Our info!!


Ha seee! we do hav morre!!! ha ha pplz ha ha...

We went on to some blogs and asked some people a couple questions and what their thoughts about it were.THIS IS FROM THE BLOG ANSWER BAG!!

This is just a theory by some guy named Kevin.

"Cavemen started banging things around until they realized that they were able to manipulate objects to make sounds that were pleasing to them, and hence the evolution of music has proceeded from the stone age right up to modern times."

This is a thought by a boy named Perry.

"Jubal, son of Lamech and Adah; a descendant of Cain is mentioned as 'founder of all those who handle the harp and the pipe,' he probably lived in what is modern day Iraq, what was once Mesopotamia. Jubal may have invented both stringed and wind instruments, or perhaps he ‘founded’ a profession, which gave considerable impetus to the progress of music."

This is what Angelica thinks."Music came from the muslims."

This is from someone anonomous"well in the church many many many yrs. ago the monks did what was called a Gregorian chant. Though they could not speak they could participate in Gregorian chants and they would. It was very monosyllabic and it was music. that is where music began. I mean the type with actual notes etc. after that the slaves used to sing in the cotton fields all the spiritual hums to get them through their day. actually before either one of those things in biblical times the people used to sing songs of praise to the lord and they are now in the bible as Psalms."

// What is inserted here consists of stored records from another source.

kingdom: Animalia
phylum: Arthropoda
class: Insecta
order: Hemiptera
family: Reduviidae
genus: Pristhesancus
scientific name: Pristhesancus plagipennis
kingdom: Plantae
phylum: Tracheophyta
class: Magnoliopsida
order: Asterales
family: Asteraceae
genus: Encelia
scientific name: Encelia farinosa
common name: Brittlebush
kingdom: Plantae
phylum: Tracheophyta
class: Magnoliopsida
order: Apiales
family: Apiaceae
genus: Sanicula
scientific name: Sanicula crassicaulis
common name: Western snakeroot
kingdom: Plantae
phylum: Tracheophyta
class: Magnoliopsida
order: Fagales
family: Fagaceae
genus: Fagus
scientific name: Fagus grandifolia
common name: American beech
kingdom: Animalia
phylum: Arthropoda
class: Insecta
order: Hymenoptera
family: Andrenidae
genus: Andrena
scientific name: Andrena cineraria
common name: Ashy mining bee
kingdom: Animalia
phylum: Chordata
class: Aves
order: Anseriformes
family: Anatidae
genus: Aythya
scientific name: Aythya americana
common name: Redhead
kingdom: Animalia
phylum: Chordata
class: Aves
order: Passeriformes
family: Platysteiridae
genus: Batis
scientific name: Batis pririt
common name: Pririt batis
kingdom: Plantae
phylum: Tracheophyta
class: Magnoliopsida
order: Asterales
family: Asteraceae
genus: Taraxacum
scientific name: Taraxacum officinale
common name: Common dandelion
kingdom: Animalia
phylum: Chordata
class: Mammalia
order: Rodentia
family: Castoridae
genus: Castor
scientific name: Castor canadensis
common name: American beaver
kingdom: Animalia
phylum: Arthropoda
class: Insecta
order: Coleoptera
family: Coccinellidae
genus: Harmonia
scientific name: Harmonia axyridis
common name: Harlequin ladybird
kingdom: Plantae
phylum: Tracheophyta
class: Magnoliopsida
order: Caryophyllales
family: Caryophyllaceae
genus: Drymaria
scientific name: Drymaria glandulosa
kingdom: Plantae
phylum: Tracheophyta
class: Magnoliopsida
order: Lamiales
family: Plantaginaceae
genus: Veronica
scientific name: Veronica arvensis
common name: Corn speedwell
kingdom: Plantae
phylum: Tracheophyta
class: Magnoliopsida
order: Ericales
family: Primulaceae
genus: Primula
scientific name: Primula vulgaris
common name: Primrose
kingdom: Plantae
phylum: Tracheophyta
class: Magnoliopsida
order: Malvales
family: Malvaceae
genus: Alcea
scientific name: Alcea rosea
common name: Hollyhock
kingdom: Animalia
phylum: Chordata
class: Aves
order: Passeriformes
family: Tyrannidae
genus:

Roman philosopher and statesman Boethius was the first person to associate music with the alphabet. He used the first fifteen letters of the Roman alphabet to indicate notes that were in use at the end of the Roman period. This system evolved over time, with Benedictine monk Gludo d' Arezzo adding the staff at the end of the 12th Century, placing the letters on certain lines to indicate their pitch.
In the 15th Century, time signatures were added, and the notes evolved into a rounded shape. The 5-line staff with auxiliary lines became standard in the 16th Century, and expression signs and Italian phrases indicating tempo and dynamics were added in the 17th Century.
Ludwig van Beethoven was one of the first composers to use metronome markings on his scores to indicate tempo, having been acquainted with Johann Nepomuk Maelzel, who perfected the metronome around 1815.